Net inflows into mutual funds dropped dramatically in February to $3.95 billion, down from $29.5 billion in January, according to Financial Research Corp. of Boston. That drop is reflective of the declining market and is not at all surprising, according to Avi Nachmany, director of research at Strategic Insight of New York.

"In January, the Nasdaq was up, the stock market was up significantly and people were saying, Ok, we're coming back,'" said Nachmany. "So flows in January were not only seasonal flows, but also because of the market. But then the market went down in February."

Flows for March are likely to be worse than February due to the continuing decline in the market, said Nachmany. But, the numbers could have been much worse for February, he said.

"One or two dollars out of every $1000 in equity funds are being pulled out," he said. "I think it's very reassuring that investors didn't pull more out during these extraordinary and extreme financial times."

Value funds saw net inflows of $7.2 billion in February, bringing year-to-date flows to $12.8 billion in the category, according to Financial Research Corp. All three value categories, large-, mid- and small-cap had positive flows for the second consecutive month, which is of particular significance because of their redemptions over the past two years, according to FRC. During 1999 and 2000, value funds experienced net redemptions of $89 billion. The flows into value funds are due, in part, to good value fund performance recently and a shift towards value investments by investors, said Nachmany.

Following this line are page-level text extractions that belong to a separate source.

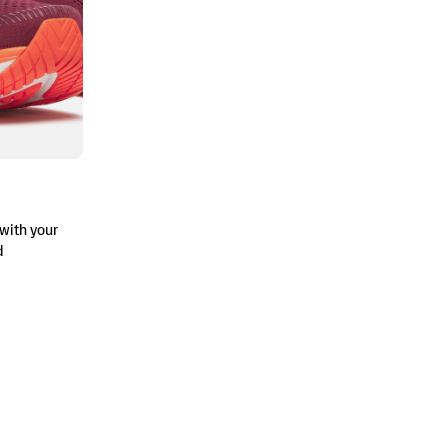
with your
d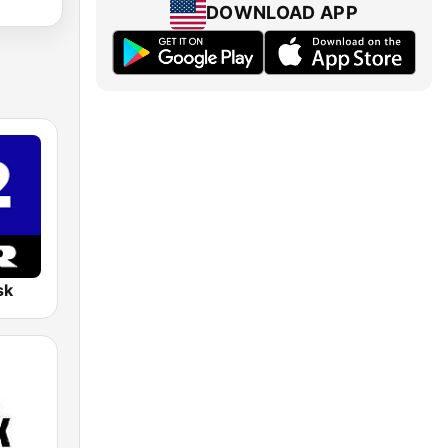
DOWNLOAD APP
sk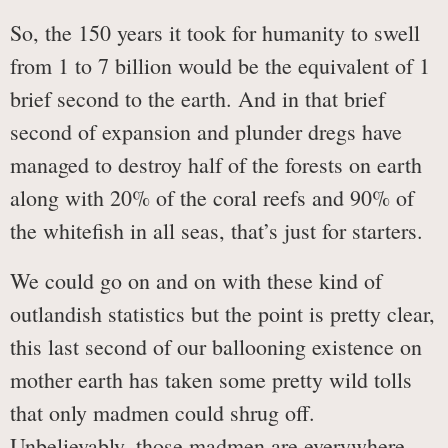
So, the 150 years it took for humanity to swell
from 1 to 7 billion would be the equivalent of 1
brief second to the earth. And in that brief
second of expansion and plunder dregs have
managed to destroy half of the forests on earth
along with 20% of the coral reefs and 90% of
the whitefish in all seas, that’s just for starters.
We could go on and on with these kind of
outlandish statistics but the point is pretty clear,
this last second of our ballooning existence on
mother earth has taken some pretty wild tolls
that only madmen could shrug off.
Unbelievably, those madmen are everywhere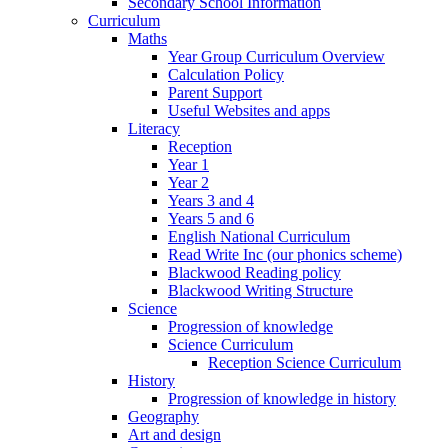
Secondary School Information
Curriculum
Maths
Year Group Curriculum Overview
Calculation Policy
Parent Support
Useful Websites and apps
Literacy
Reception
Year 1
Year 2
Years 3 and 4
Years 5 and 6
English National Curriculum
Read Write Inc (our phonics scheme)
Blackwood Reading policy
Blackwood Writing Structure
Science
Progression of knowledge
Science Curriculum
Reception Science Curriculum
History
Progression of knowledge in history
Geography
Art and design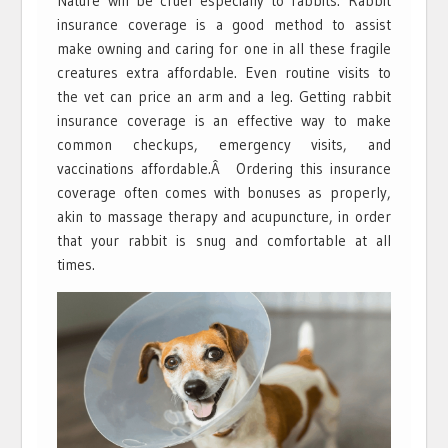
Nature will be cruel especially to rabbits. Rabbit
insurance coverage is a good method to assist
make owning and caring for one in all these fragile
creatures extra affordable. Even routine visits to
the vet can price an arm and a leg. Getting rabbit
insurance coverage is an effective way to make
common checkups, emergency visits, and
vaccinations affordable.Â Ordering this insurance
coverage often comes with bonuses as properly,
akin to massage therapy and acupuncture, in order
that your rabbit is snug and comfortable at all
times.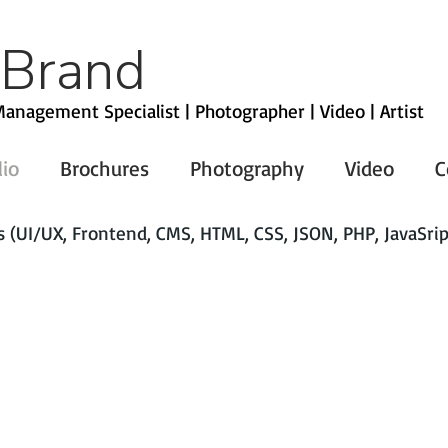
 Brand
anagement Specialist | Photographer | Video | Artist
lio
Brochures
Photography
Video
C
(UI/UX, Frontend, CMS, HTML, CSS, JSON, PHP, JavaSrip
NestEntertainment.com
MetroTexAssociation of Realtors
MetroTex Association of REALTORS)
Toyota
Baylor Scott And White
Verizon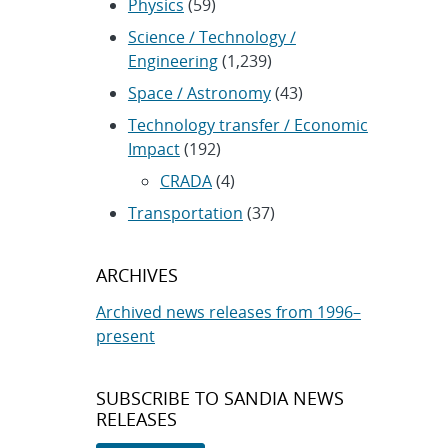
Physics
(59)
Science / Technology /
Engineering
(1,239)
Space / Astronomy
(43)
Technology transfer / Economic
Impact
(192)
CRADA
(4)
Transportation
(37)
ARCHIVES
Archived news releases from 1996–
present
SUBSCRIBE TO SANDIA NEWS
RELEASES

Conversely, large growth and technology funds, which did well last year in terms of inflows, experienced net redemptions of $3.8 billion and $1.9 billion, respectively, according to FRC.

Flows into high yield bond funds slowed to $1.22 billion in February, according to FRC. Junk bonds had huge inflows in January totaling over $4 billion.

The Vanguard Group of Malvern, Pa. led all firms with net flows of $2.68 billion in February, according to FRC. They lead all firms for the year with a little over $6 billion so far. Fidelity Investments of Boston, which is second in year-to-date flows, had only $168 million in net flows in February, making it number 20 in flows for the month. In January, Fidelity was number one with $3.7 billion in flows and Vanguard was second, with $3.3. billion.

American Funds of Los Angeles was second in February with just under $1.3 billion, according to FRC.

Exchange-traded fund assets were also adversely affected by the declining market in February. Exchange-traded fund assets decreased $7.82 billion, over 10 percent, last month, leaving total assets of $64.31 billion, according to the Investment Company Institute of Washington, D.C.

The decrease reflects, specifically, the overall decline in domestic stock values, according to the Investment Company Institute. Domestic exchange-traded funds account for 57 of the 82 total funds included in the ICI's report. The ICI does not include Holding Company Depository Receipts, exchange-traded funds sponsored by Merrill Lynch of New York, because they are not issued by a registered investment company.

Net issuance of exchange-traded fund shares slightly increased to $3.21 billion in February, up from $2.34 billion in January, according to the ICI. Net issuance in December 2000 was over $10 billion.